Exercices:
A - Recopiez le passage du texte sur la science, en commençant à « En fait, aujourd’hui » et en terminant à « au domaine scientifique. ».
B - D'après le texte sur la science, quelle approche de l'histoire des sciences tient compte du contexte social, politique ou religieux de l'activité scientifique ?

Extrait du document:
1) Définition de la science

Par opposition aux "Lettres" (et à la philosophie considérée comme faisant partie des "Lettres"), la science désigne toute connaissance rationnelle élaborée à partir de l’observation, du raisonnement ou de l’expérimentation. Même si l’histoire de la pensée scientifique est incapable de fournir une définition assez claire et objective du terme "science", elle nous permet cependant de savoir que la science, de façon générale, est synonyme de savoir. À ce titre, la science peut être appréhendée comme la somme actuelle des connaissances scientifiques ou comme une activité de recherche ou plus précisément comme une méthode d’acquisition du savoir.

2) L’histoire des sciences

L’histoire des sciences est la discipline qui étudie l’ensemble des activités scientifiques passées en préservant leur dimension temporelle ou chronologique. Par conséquent, l’approche de l’historien diffère de celle du scientifique dans la mesure où ce dernier néglige le développement historique de sa discipline pour ne s’intéresser qu’aux résultats considérés aujourd’hui comme vrais. L’histoire des sciences s’intéresse aussi aux crises, à la caducité des lois et théories, à l’apparition de nouvelles hypothèses, etc.

Il faut noter qu’il existe deux approches extrêmes, et même parfois antagonistes, de l’histoire des sciences. Elles se distinguent surtout par la façon dont elles délimitent leur objet d’étude. La première, dite internaliste, s’attache surtout à montrer comment apparaissent, se développent, et parfois même disparaissent certains thèmes, problèmes ou idées envisagés dans le cadre d’une logique qui serait interne à chaque discipline scientifique. La seconde approche, dite externaliste, paraît à première vue moins abstraite dans la mesure où elle juge indispensable de prendre en compte certains facteurs que l’approche internaliste juge accessoires, voire superflus. Par exemple, alors que l’internaliste prétendra qu’il est possible de suivre ou de dégager une filiation historique cohérente entre des problèmes, des théories, des expériences, de nouvelles théories, etc., l’externaliste jugera cette approche insuffisante et cherchera à montrer que toute recherche de filiation scientifique ne peut s’affranchir du contexte social, politique ou religieux dans lequel s’élabore l’activité scientifique.

En fait, aujourd’hui la plupart des historiens cherchent ou optent pour une voie médiane entre un internalisme étroit incapable de rendre compte de certains facteurs du développement des sciences, et un externalisme tellement libéral qu’il ne parviendrait même plus à assigner la moindre limite au domaine scientifique.

Extrait de données:
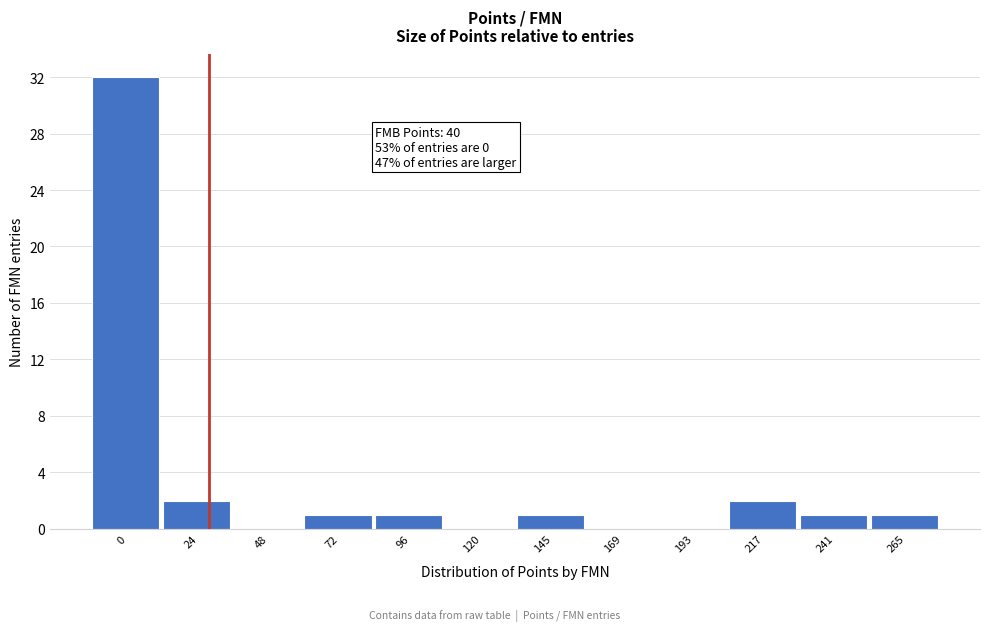

Reading left to right, list all the values displayed in this chart.

0=32	24=2	48=0	72=1	96=1	120=0	145=1	169=0	193=0	217=2	241=1	265=1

Vos réponses:
A -
En fait, aujourd’hui la plupart des historiens cherchent ou optent pour une voie médiane entre un internalisme étroit incapable de rendre compte de certains facteurs du développement des sciences, et un externalisme tellement libéral qu’il ne parviendrait même plus à assigner la moindre limite au domaine scientifique.

B - L'approche externaliste.